本论文的研究表明:(1)以包覆量结合粒度分析为评价标准时,能够更好评价包覆效果,具有最大包覆量的纳米SiO2的粒径最小,说明在此条件下SiO2的分散情况最好;(2)红外光谱、热分析和扫描电镜的研究表明,成功制备了PMMA、三聚氰胺-甲醛树脂、丁醇改性三聚氰胺-甲醛树脂包覆改性的SiO2粒子,未改性的纳米SiO2在EVA中团聚现象比较严重,改性后的纳米SiO2在EVA中的分散性明显改善;(3)复合体系的热降解过程的研究结果表明,不同包覆改性粒子具有不同的成炭作用,三聚氰胺-甲醛树脂包覆的纳米SiO2更有利于促进体系的热降解成炭过程,其体系表现出较低的热失重速率和较高的成炭量;(4)氧指数和力学性能的测试结果表明,改性纳米SiO2体系力学性能和阻燃性能在很大程度上取决于粒子的分散状态和表面状态。

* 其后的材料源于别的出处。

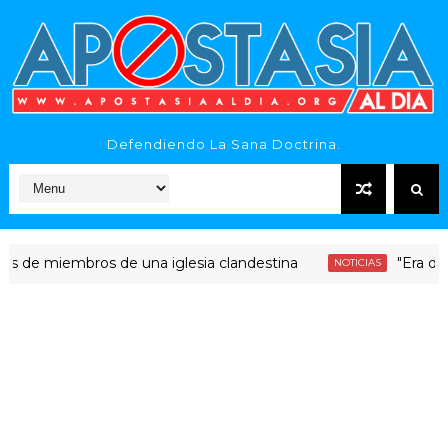
Defendiendo La Sana Doctrina.
miembros de una iglesia clandestina
"Era dinero Sa
NOTICIAS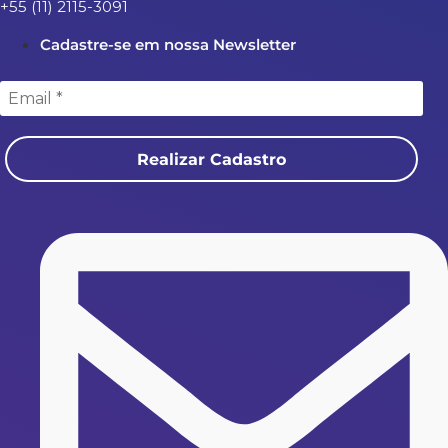
+55 (11) 2115-3091
Cadastre-se em nossa Newsletter
Realizar Cadastro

Modification of nano-silica coated with poly(methyl methacrylate)(PMMA), melamine formaldehyde resin (MFR) and butanol modified melamine formaldehyde resin (BMFR) by emulsion polymerization method and prepolymer coating method was investigated in the dissertation. Composition, structure and properties of modified silica were analyzed by means of Fourier transform infrared spectroscopy(FTIR), thermogravimetric analysis(TG), scanning electron microscopy(SEM) and particle size analyzer. Modified silica was used in intumescent flame retardant EVA composites(EVA/IFR) and its effects on tensile properties, flame retardant properties and thermal degradation behaviors were studied. Emphasis was given to effects of modified silica on charring properties of the system.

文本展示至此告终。